A Handful of African American Scholars Taking on New Assignments

William H. Robinson, a professor of electrical engineering at Vanderbilt University in Nashville, was assigned new duties as vice provost for academic advancement and executive director of the Provost’s Office for Inclusive Excellence. Most recently he served as interim vice provost for strategic initiatives. He is co-editor of Diversifying STEM: Multidisciplinary Perspectives on Race and Gender (Rutgers University Press, 2019).

Professor Robinson holds a bachelor’s degree in electrical engineering from Florida A&M University in Tallahassee. He went on to earn a master’s degree in electrical engineering and a doctorate in electrical and computer engineering from the Georgia Institute of Technology in Atlanta.

Morgan D. Kirby was appointed an assistant professor of journalism in the School of Communications at Texas Southern University in Houston. She was an assistant professor at Norfolk State University in Virginia.

Dr. Kirby holds a bachelor’s degree from Hampton University in Virginia, where she majored in public relations. She holds a Ph.D. in mass communications and media studies from Howard University in Washington, D.C.

Shearon Roberts, assistant professor of mass communication at Xavier University in New Orleans, will take on the new role of Xavier Exponential Director. Xavier Exponential is an honors program designed to help high-performing and high-achieving students “power-up” their Xavier experience through interdisciplinary, collaborative, and innovative approaches to learning that also effect positive social change.

Dr. Roberts is a graduate of Dillard University in New Orleans. She holds a master’s degree from Louisiana State University and a Ph.D. from Tulane University in New Orleans.

Artel Great was appointed to the George and Judy Marcus Endowed Chair in African American Cinema Studies, in the School of Cinema at San Francisco State University. He has held academic positions at New York University, the University of North Carolina at Chapel Hill, and Spelman College. Dr. Great is the editor of the forthcoming book Black Cinema and Visual Culture: Art and Politics in the Twenty-First Century (Routledge, 2021).
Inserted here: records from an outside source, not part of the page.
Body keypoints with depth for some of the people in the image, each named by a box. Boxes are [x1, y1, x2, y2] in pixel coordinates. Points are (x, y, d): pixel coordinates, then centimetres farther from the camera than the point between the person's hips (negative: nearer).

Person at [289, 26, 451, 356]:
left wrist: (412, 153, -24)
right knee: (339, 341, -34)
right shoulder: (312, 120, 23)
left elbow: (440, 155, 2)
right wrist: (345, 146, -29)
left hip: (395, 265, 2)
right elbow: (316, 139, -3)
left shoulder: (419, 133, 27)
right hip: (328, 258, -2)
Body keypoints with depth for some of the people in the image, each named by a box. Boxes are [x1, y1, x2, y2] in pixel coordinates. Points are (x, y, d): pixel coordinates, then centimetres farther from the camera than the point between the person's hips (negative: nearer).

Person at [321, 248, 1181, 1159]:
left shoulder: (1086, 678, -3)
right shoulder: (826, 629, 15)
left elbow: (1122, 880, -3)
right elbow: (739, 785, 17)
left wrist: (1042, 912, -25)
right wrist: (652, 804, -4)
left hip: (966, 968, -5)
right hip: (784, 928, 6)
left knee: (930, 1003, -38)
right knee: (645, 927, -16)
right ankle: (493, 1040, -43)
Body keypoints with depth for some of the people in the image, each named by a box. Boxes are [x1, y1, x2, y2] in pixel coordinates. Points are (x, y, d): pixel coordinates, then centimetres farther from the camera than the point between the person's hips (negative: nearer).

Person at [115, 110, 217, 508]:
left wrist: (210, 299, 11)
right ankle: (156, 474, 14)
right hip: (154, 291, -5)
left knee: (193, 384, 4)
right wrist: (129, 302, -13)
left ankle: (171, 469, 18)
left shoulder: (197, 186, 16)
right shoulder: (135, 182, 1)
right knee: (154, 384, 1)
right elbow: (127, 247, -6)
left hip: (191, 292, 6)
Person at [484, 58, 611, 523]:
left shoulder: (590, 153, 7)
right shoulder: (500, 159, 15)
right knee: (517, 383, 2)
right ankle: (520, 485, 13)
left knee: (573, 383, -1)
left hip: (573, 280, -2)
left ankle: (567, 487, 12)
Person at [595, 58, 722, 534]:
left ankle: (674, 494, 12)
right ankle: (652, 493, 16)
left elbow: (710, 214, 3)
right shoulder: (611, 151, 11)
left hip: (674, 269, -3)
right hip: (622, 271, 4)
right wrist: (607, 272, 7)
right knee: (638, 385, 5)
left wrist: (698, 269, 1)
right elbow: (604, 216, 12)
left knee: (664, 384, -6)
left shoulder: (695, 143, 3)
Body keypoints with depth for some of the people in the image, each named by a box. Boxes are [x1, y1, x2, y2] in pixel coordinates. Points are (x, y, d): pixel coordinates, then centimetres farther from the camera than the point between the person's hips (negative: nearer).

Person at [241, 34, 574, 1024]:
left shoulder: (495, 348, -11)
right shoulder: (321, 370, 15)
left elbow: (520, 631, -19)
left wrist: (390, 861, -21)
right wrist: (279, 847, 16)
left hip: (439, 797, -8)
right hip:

Dr. Great earned a bachelor’s degree in film and television production and a master’s degree in cinema and media studies from the University of California, Los Angeles. He earned his Ph.D. in cinema studies at New York University’s Tisch School of the Arts.

Herman Beavers, a professor of English and Africana studies at the University of Pennsylvania, has been given the added duties as faculty director of Civic House and the Civic Scholars Program. Dr. Beavers has taught at Penn since 1989.

Dr. Beavers is a graduate of Oberlin College in Ohio. He earned a master’s degree at Brown University in Providence, Rhode Island, and a master’s degree and a Ph.D. at  Yale University.